(Extracted page text data)
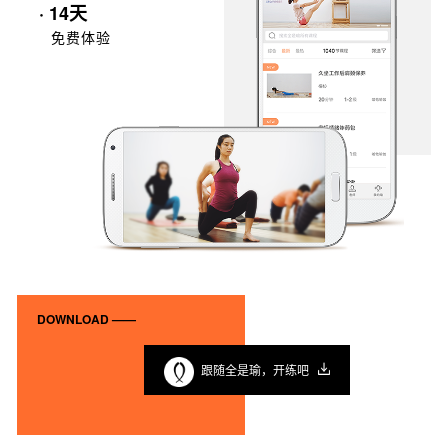
· 14天
免费体验
DOWNLOAD ——
跟随全是瑜，开练吧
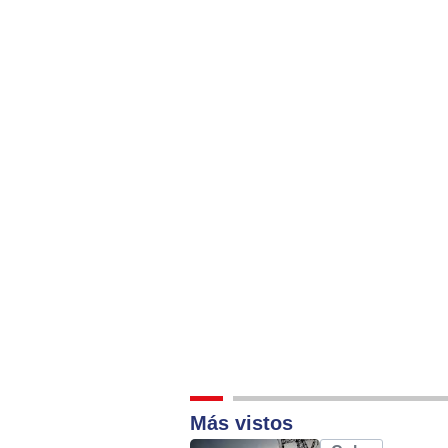
Alternative:
Más vistos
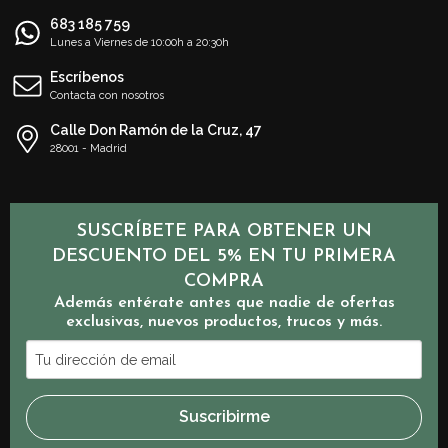
683 185 759
Lunes a Viernes de 10:00h a 20:30h
Escríbenos
Contacta con nosotros
Calle Don Ramón de la Cruz, 47
28001 - Madrid
SUSCRÍBETE PARA OBTENER UN
DESCUENTO DEL 5% EN TU PRIMERA
COMPRA
Además entérate antes que nadie de ofertas
exclusivas, nuevos productos, trucos y más.
Tu
dirección
de
Suscribirme
email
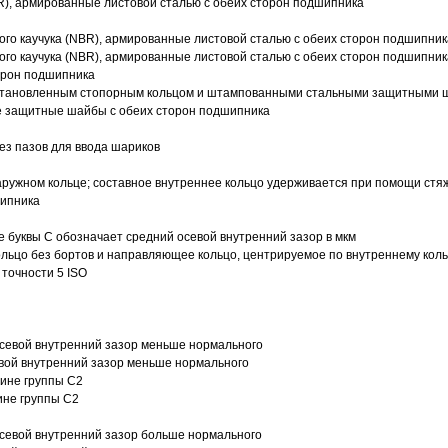
R), армированные листовой сталью с обеих сторон подшипника
ого каучука (NBR), армированные листовой сталью с обеих сторон подшипник
ого каучука (NBR), армированные листовой сталью с обеих сторон подшипник
орон подшипника
 установленным стопорным кольцом и штампованными стальными защитными 
е защитные шайбы с обеих сторон подшипника
з пазов для ввода шариков
ружном кольце; составное внутреннее кольцо удерживается при помощи стяж
шипника
е буквы С обозначает средний осевой внутренний зазор в мкм
ольцо без бортов и направляющее кольцо, центрируемое по внутреннему кол
точности 5 ISO
севой внутренний зазор меньше нормального
вой внутренний зазор меньше нормального
вине группы C2
ине группы C2
евой внутренний зазор больше нормального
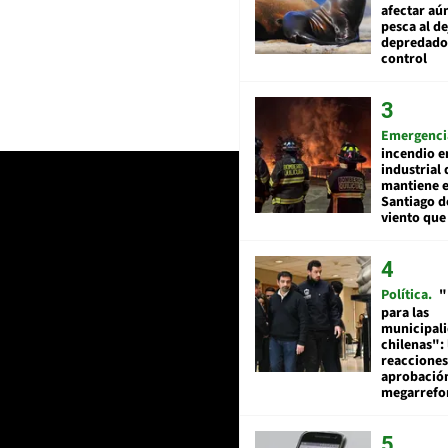
afectar aú
pesca al de
depredador
control
Emergenci
incendio e
industrial 
mantiene e
Santiago d
viento que
Política
"
para las
municipal
chilenas": 
reacciones
aprobació
megarref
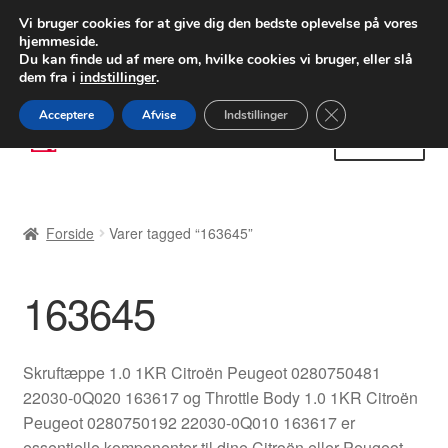
LEVERING fra 55 kr.
Vi bruger cookies for at give dig den bedste oplevelse på vores
hjemmeside.
FEDEX verdensomspændende forsendelse
Du kan finde ud af mere om, hvilke cookies vi bruger, eller slå
dem fra i
indstillinger
.
80 82 72 02
Man-fre 9-16
Close GDPR Cooki
Acceptere
Afvise
Indstillinger
Spring
Spring
Menu
til
til
navigation
indhold
Forside
Forside
Varer tagged “163645”
Betalinger
163645
Kasse
Klage
Skruftæppe 1.0 1KR Citroën Peugeot 0280750481
22030-0Q020 163617 og Throttle Body 1.0 1KR Citroën
Klageprocedure
Peugeot 0280750192 22030-0Q010 163617 er
essentielle komponenter til dine Citroën eller Peugeot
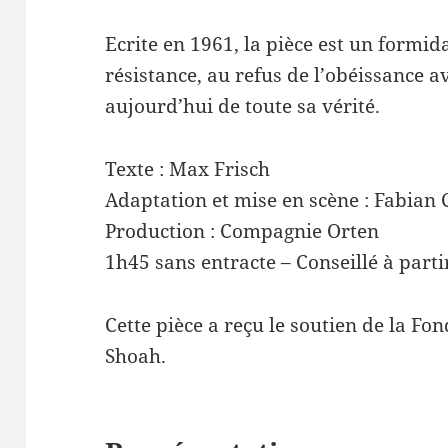
Ecrite en 1961, la pièce est un formida
résistance, au refus de l’obéissance 
aujourd’hui de toute sa vérité.
Texte : Max Frisch
Adaptation et mise en scène : Fabian
Production : Compagnie Orten
1h45 sans entracte – Conseillé à parti
Cette pièce a reçu le soutien de la F
Shoah.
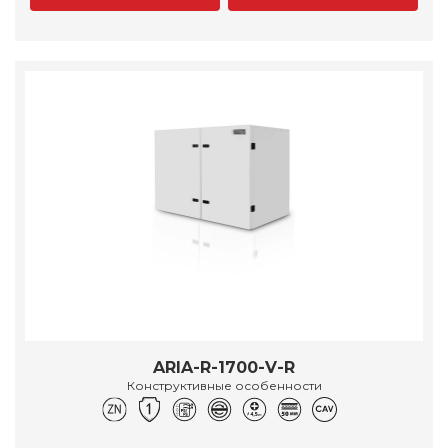
ARIA-R-1700-V-R
Конструктивные особенности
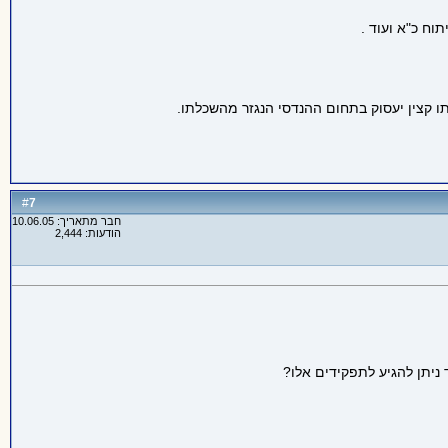
וח כ"א ועוד .
ו קצין יעסוק בתחום ההנדסי הנגזר מהשכלתו.
7
#
חבר מתאריך: 10.06.05
הודעות: 2,444
 ניתן להגיע לתפקידים אלו?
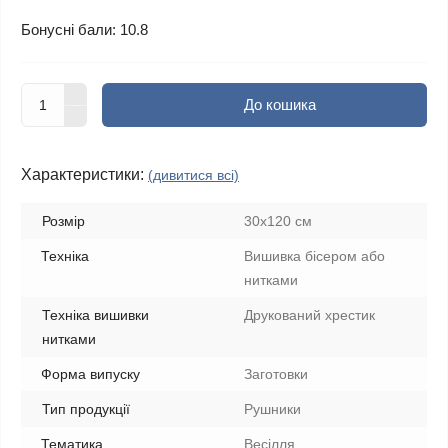
Бонусні бали: 10.8
До кошика
Характеристики:
(дивитися всі)
Розмір
30х120 см
Техніка
Вишивка бісером або
нитками
Техніка вишивки
Друкований хрестик
нитками
Форма випуску
Заготовки
Тип продукції
Рушники
Тематика
Весілля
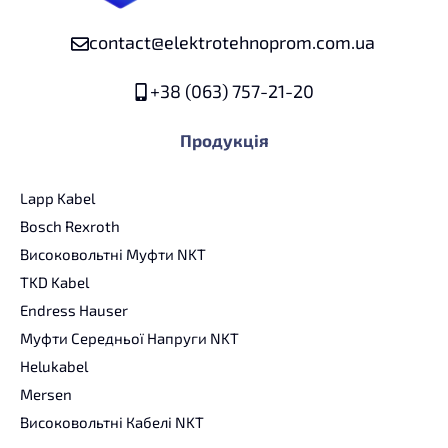
contact@elektrotehnoprom.com.ua
+38 (063) 757-21-20
Продукція
Lapp Kabel
Bosch Rexroth
Високовольтні Муфти NKT
TKD Kabel
Endress Hauser
Муфти Середньої Напруги NKT
Helukabel
Mersen
Високовольтні Кабелі NKT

Work order ::
Print every line above exactly as given, but not the pictures.

Task answer ::
· 14天
免费体验
DOWNLOAD ——
跟随全是瑜，开练吧
Alternative:
Más vistos
683 185 759
Lunes a Viernes de 10:00h a 20:30h
Escríbenos
Contacta con nosotros
Calle Don Ramón de la Cruz, 47
28001 - Madrid
SUSCRÍBETE PARA OBTENER UN
DESCUENTO DEL 5% EN TU PRIMERA
COMPRA
Además entérate antes que nadie de ofertas
exclusivas, nuevos productos, trucos y más.
Tu
dirección
de
Suscribirme
email
R), армированные листовой сталью с обеих сторон подшипника
ого каучука (NBR), армированные листовой сталью с обеих сторон подшипник
ого каучука (NBR), армированные листовой сталью с обеих сторон подшипник
орон подшипника
 установленным стопорным кольцом и штампованными стальными защитными 
е защитные шайбы с обеих сторон подшипника
з пазов для ввода шариков
ружном кольце; составное внутреннее кольцо удерживается при помощи стяж
шипника
е буквы С обозначает средний осевой внутренний зазор в мкм
ольцо без бортов и направляющее кольцо, центрируемое по внутреннему кол
точности 5 ISO
севой внутренний зазор меньше нормального
вой внутренний зазор меньше нормального
вине группы C2
ине группы C2
евой внутренний зазор больше нормального
afectar aú
pesca al de
depredador
control
Emergenci
incendio e
industrial 
mantiene e
Santiago d
viento que
Política
"
para las
municipal
chilenas": 
reacciones
aprobació
megarref
LEVERING fra 55 kr.
Vi bruger cookies for at give dig den bedste oplevelse på vores
hjemmeside.
FEDEX verdensomspændende forsendelse
Du kan finde ud af mere om, hvilke cookies vi bruger, eller slå
dem fra i
indstillinger
.
80 82 72 02
Man-fre 9-16
Close GDPR Cooki
Acceptere
Afvise
Indstillinger
Spring
Spring
Menu
til
til
navigation
indhold
Forside
Forside
Varer tagged “163645”
Betalinger
163645
Kasse
Klage
Skruftæppe 1.0 1KR Citroën Peugeot 0280750481
22030-0Q020 163617 og Throttle Body 1.0 1KR Citroën
Klageprocedure
Peugeot 0280750192 22030-0Q010 163617 er
essentielle komponenter til dine Citroën eller Peugeot
Ecrite en 1961, la pièce est un formida
résistance, au refus de l’obéissance 
aujourd’hui de toute sa vérité.
Texte : Max Frisch
Adaptation et mise en scène : Fabian
Production : Compagnie Orten
1h45 sans entracte – Conseillé à parti
Cette pièce a reçu le soutien de la F
Shoah.
ARIA-R-1700-V-R
Конструктивные особенности
וח כ"א ועוד .
ו קצין יעסוק בתחום ההנדסי הנגזר מהשכלתו.
7
#
חבר מתאריך: 10.06.05
הודעות: 2,444
 ניתן להגיע לתפקידים אלו?
Бонусні бали: 10.8
До кошика
Характеристики:
(дивитися всі)
Розмір
30х120 см
Техніка
Вишивка бісером або
нитками
Техніка вишивки
Друкований хрестик
нитками
Форма випуску
Заготовки
Тип продукції
Рушники
Тематика
Весілля
contact@elektrotehnoprom.com.ua
+38 (063) 757-21-20
Продукція
Lapp Kabel
Bosch Rexroth
Високовольтні Муфти NKT
TKD Kabel
Endress Hauser
Муфти Середньої Напруги NKT
Helukabel
Mersen
Високовольтні Кабелі NKT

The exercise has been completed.